The UK’s Miskatonic Institute of Horror Studies Teaching an I Am Legend Class This Week

Since its original publication in 1954, Richard Matheson’s I Am Legend has gone on to become one of the most renowned and influential horror novels of all time. The book has also seen a ton of classic film adaptations, including The Last Man on Earth starring Vincent Price, The Omega Man with Charlton Heston, and the more recent version with Will Smith.

To celebrate the impact of Matheson’s book, Stacey Abbott, who is a Reader in Film and Television Studies at the University of Roehampton, will be delivering a talk called “The Legacy of Richard Matheson’s I Am Legend” at London’s Horse Hospital arts venue on Thursday, March 15, at 7pm. The talk will form part of the Miskatonic Institute of Horror Studies, an ongoing series dedicated to offering university-level history, theory, and production-based masterclasses relating to the horror genre. If you’d like to attend, you can get your tickets here.

In anticipation of the event, we decided to conduct a short interview with Abbott about what fans of I Am Legend can expect from her talk.

Dread Central: First and foremost, why do you think I Am Legend is a book worthy of continued discussion?

Stacey Abbott: I Am Legend is a timeless novel that raises important questions about what it means to be human and what it means to be a monster. It took the Gothic figure of the vampire hunter and revealed the everyday violence and horror within their actions by suggesting that perhaps the vampires had a point of view. While it was a product of its time — offering an apocalyptic vision within the context of Cold War, post-atomic bomb tensions — it also speaks to 21st Century anxieties with its apocalyptic vision and its focus upon the notion of a global pandemic.

DC: You probably get asked this a lot, but of all the official and unofficial film adaptations of the novel, which do you think is the best and why?

SA: I would say that the film that best captures Matheson’s vision remains Night of the Living Dead (as well as Romero’s subsequent Dead movies). While not an official adaptation, his zombie narrative captures Matheson’s claustrophobic siege narrative in which humans have to barricade themselves into a house surrounded by the living dead, desperately trying to break in and kill them. It is prepared to present the humans as morally questionable and fallible, and it captures Matheson’s focus upon the end of humanity and replacement by a new world order. What happens when humanity become the legend?

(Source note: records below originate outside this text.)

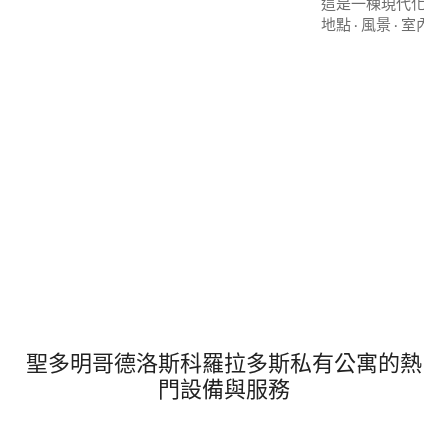
的公寓，設計得像飯店一樣放鬆，但有房
這是一棟現代化的
源的隱私權。
安、保全攝影機、電梯和
地點
·
風景
·
室內空
位置： •距巴士站5分鐘 •靠近皮欽查銀行和
民事登記處 •步行即
Super Éxito、KF
聖多明哥德洛斯科羅拉多斯私有公寓的熱
門設備與服務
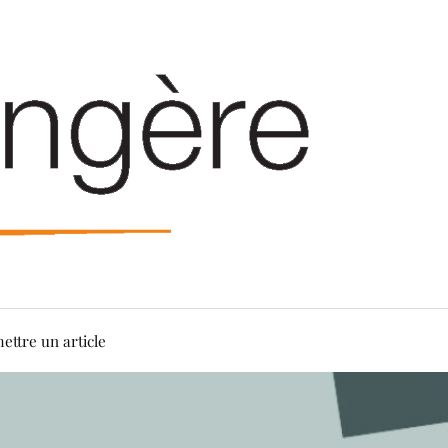
ettre un article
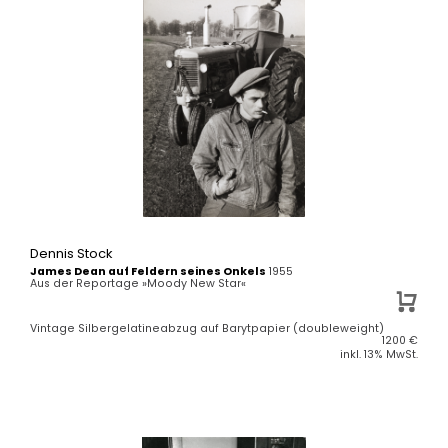
Dennis Stock
James Dean auf Feldern seines Onkels
1955
Aus der Reportage »Moody New Star«
Vintage Silbergelatineabzug auf Barytpapier (doubleweight)
1200
€
inkl. 13% MwSt.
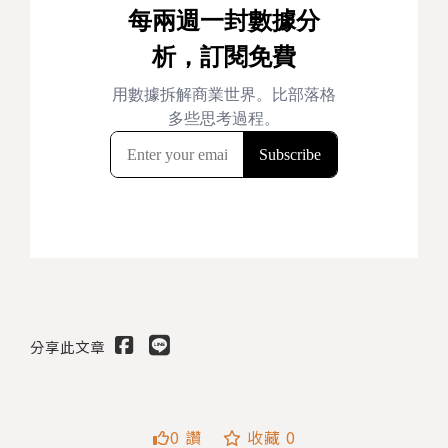
分享此文章
0 讚
收藏 0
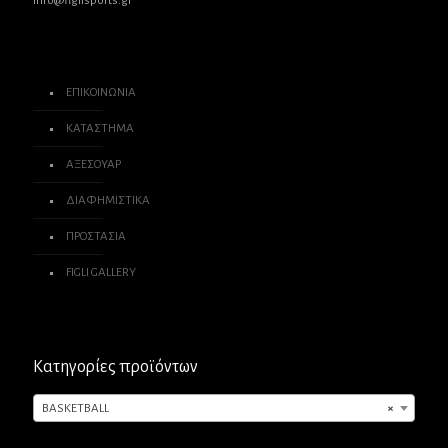
info@figlisports.gr
ΕΠΙΚΟΙΝΩΝΙΑ
ΚΑΤΑΣΤΗΜΑ
ΑΞΕΣΟΥΑΡ
ΔΙΑΦΗΜΙΣΤΙΚΑ
ΠΡΟΣΤΑΣΙΑ
FIGLI GALLERY
Κατηγορίες προϊόντων
BASKETBALL
×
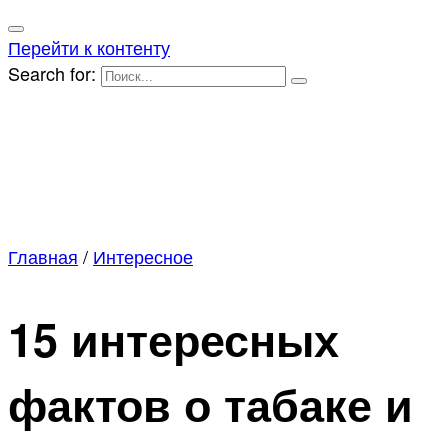
Перейти к контенту
Search for:
Главная
/
Интересное
15 интересных
фактов о табаке и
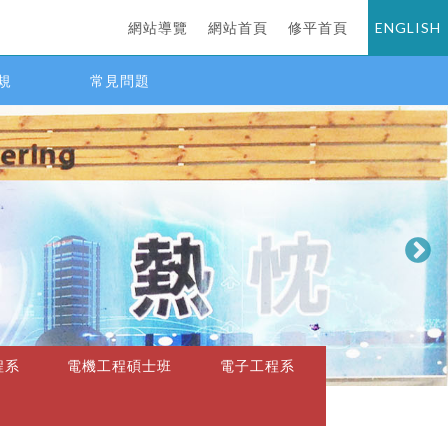
網站導覽
網站首頁
修平首頁
ENGLISH
規
常見問題
程系
電機工程碩士班
電子工程系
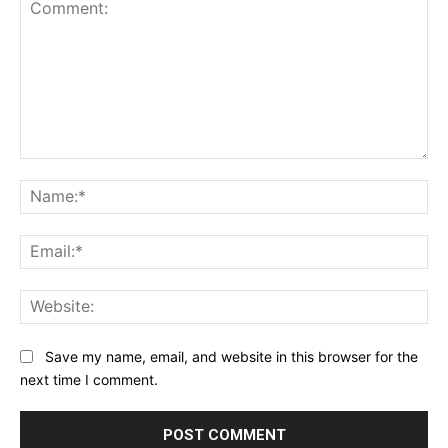
Comment:
Na
Ema
Web
Save my name, email, and website in this browser for the
next time I comment.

DC: Without revealing too much, can you talk a bit about Matheson’s own unproduced film script, which was rejected by the MPAA and the BBFC?

SA: It is a very faithful adaptation that captures the violence of his story. His script contained a brutality that did not sit well with the censors. They repeatedly refer to it as ‘gruesome’; and while not graphic by today’s standards, it is intensely physical in its descriptions. There are no fades to hide the violence. It was written to be up there on the screen.

DC: What can fans expect from your talk on March 15th?

SA: They can expect a lively discussion of the changing nature of horror cinema and Matheson’s place within that transition… with lots of fun clips.


“The Legacy of Richard Matheson’s I Am Legend” Synopsis:
Richard Matheson’s novel I Am Legend (1954) is a recognized classic of science fiction and horror. It has been adapted many times in films such as The Last Man on Earth (1964), The Omega Man (1971), and I Am Legend (2007). In 1958 Matheson wrote a script adapting the novel for Hammer Studios, but it was never filmed. The script was rejected by both the MPAA and the BBFC. In 1968 George Romero directed Night of the Living Dead, a film he admitted was inspired by Matheson’s novel, and this was the film that Matheson felt was most faithful to the themes of his book.

Through an analysis of a selection of official and unofficial adaptations of the novel, including Matheson’s own script, this lecture by Stacey Abbott considers how this text marks a key transformative moment within the evolution of the horror genre on film. It will consider how the novel reimagined the vampire film through the lens of science fiction and how Matheson’s adaptation for Hammer offered a new, more brutal and modern approach to horror than the studio’s Gothic adaptations of The Cure of Frankenstein (1957) and Dracula (1958).  Abbott will discuss how the script confounded the censors in its approach to horror, signaling a cultural resistance to the modernization of the genre and a growing tension between filmmakers and arbiters of cinematic taste.

Finally, in this lecture Abbott will demonstrate not only how I Am Legend influenced Romero’s work, representing a key bridge between classic and new horror, but also continues to influence 21st Century filmmakers, particularly in the development of the vampire and zombie genres.